When it comes to cash flow, every financial life is driven by income and expenses. This alone can make or break any financial plan. I find it negligent to work with assumptions when starting a design project that are never updated. Part of the timeliness and validity of a plan should include a review of your original income and expense assumptions, followed by some basic assessments to ensure that those assumptions are still true and on track. If not, your client’s entire financial plan can fail, and whose problem is it?
When it comes to risk management, just as it does cash flow, does it still work for them? Start this review with the advice you originally provided and make sure that it is still relevant and that the customer has actually implemented the advice. For example, if you recommended changing the title of your life insurance policy to remove it from the estate and it was never done, then who is responsible? A good lawyer will get your insurance company to sort this out as regulators and courts are likely to rule against you.
For investment planning, you have probably defined their risk tolerance and investment needs in the original plan and presented them with a recommended allocation. Do you know how this portfolio is put together today? Have your recommendations been used? If all the relevant factors are taken into account, are they still suitable today? This matters whether your company is managing, overseeing, or simply giving advice on implementation elsewhere.
Make sure your clients’ estate plans are current and relevant. Relevance is based on facts and circumstances in your client’s life, as well as changes in laws and taxes. You can never be held accountable in a court of law for failing to recommend updates to estate plans that obviously need updating. But this is a place I never want to be, and it’s riskier than you think. You see, if the client thinks you are their financial planner, it is reasonable to assume that you are responsible for keeping them up to date and relevant. You will be found negligent if you helped create the plan without ever seeing that it was properly executed and updated when necessary. An aggressive consultant can find negligence in your planning efforts if you don’t track whether all of your recommendations have been implemented. One easy area where this is common is making recommended title changes as per the estate plan or recommending moving a risky rental property to an LLC for possible asset protection.

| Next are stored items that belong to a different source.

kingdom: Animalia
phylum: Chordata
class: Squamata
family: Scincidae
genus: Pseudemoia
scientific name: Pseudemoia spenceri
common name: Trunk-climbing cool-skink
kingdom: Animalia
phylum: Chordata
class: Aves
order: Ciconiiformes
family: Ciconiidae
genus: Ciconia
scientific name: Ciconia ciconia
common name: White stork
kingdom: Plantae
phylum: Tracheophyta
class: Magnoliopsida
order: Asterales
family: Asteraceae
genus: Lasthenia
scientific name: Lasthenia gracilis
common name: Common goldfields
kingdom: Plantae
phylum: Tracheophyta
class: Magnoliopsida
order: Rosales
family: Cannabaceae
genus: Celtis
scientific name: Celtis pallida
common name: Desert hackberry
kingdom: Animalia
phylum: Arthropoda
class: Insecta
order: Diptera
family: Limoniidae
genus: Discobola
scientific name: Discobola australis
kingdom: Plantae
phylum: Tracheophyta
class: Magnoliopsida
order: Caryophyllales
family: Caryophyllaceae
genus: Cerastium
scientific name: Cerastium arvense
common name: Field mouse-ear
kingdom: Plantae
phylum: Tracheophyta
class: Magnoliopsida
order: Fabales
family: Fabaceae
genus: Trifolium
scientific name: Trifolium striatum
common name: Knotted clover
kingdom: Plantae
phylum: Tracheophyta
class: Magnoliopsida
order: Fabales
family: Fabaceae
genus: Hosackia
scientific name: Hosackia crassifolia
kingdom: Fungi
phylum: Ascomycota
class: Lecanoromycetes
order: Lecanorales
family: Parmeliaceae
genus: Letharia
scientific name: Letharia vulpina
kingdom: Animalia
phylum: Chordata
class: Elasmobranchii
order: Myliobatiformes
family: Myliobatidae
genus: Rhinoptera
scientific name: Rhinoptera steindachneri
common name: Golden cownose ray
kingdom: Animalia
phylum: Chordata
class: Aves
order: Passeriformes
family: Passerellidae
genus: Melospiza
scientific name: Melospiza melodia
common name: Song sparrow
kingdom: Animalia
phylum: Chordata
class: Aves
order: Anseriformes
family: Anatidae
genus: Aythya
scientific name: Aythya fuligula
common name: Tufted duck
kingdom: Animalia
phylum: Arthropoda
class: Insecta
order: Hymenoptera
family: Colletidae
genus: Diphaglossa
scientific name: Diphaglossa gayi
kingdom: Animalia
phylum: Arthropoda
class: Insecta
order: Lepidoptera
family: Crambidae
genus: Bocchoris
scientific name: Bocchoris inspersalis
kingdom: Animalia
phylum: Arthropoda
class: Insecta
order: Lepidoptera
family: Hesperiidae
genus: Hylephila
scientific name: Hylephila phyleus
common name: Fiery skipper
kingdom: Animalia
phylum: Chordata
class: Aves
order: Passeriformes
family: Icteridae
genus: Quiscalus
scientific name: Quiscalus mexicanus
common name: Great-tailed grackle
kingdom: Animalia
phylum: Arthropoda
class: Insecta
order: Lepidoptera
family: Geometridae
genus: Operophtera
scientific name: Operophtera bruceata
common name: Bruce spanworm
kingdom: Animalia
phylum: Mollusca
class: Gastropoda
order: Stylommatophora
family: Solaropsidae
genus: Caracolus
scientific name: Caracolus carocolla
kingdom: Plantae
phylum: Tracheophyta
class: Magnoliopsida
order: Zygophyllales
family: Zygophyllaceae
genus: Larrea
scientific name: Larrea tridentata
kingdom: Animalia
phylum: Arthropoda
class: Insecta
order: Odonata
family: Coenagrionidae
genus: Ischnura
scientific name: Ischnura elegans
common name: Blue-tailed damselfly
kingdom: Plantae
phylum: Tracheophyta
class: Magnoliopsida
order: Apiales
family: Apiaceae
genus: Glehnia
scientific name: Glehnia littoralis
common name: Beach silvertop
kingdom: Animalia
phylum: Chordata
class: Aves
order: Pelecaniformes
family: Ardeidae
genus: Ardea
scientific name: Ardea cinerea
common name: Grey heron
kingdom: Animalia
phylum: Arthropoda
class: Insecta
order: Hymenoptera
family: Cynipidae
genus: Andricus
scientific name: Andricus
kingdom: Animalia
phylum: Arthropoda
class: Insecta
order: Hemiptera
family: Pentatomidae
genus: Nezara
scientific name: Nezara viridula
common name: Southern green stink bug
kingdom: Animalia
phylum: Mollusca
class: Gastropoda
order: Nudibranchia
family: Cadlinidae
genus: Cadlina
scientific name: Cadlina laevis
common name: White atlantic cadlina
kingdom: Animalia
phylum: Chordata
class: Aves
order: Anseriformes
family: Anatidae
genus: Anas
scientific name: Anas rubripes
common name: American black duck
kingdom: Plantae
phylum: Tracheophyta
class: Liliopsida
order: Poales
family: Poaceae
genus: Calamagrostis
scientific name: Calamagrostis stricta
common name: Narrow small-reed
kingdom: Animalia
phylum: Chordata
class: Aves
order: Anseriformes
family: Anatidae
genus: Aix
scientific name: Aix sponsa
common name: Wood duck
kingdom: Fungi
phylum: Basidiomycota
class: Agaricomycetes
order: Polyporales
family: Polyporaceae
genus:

I could go on and on about all of the things that a reasonable person might think should be part of an overall financial planning relationship. But that’s not why we started this article. We started this with my firsthand observation that many firms, including many CPA financial planning firms, are not doing enough work to create or keep a plan up to date.
Use the fourth quarter to prove how valuable you can be by offering a service that will help put the entire financial house in order and keep it that way forever.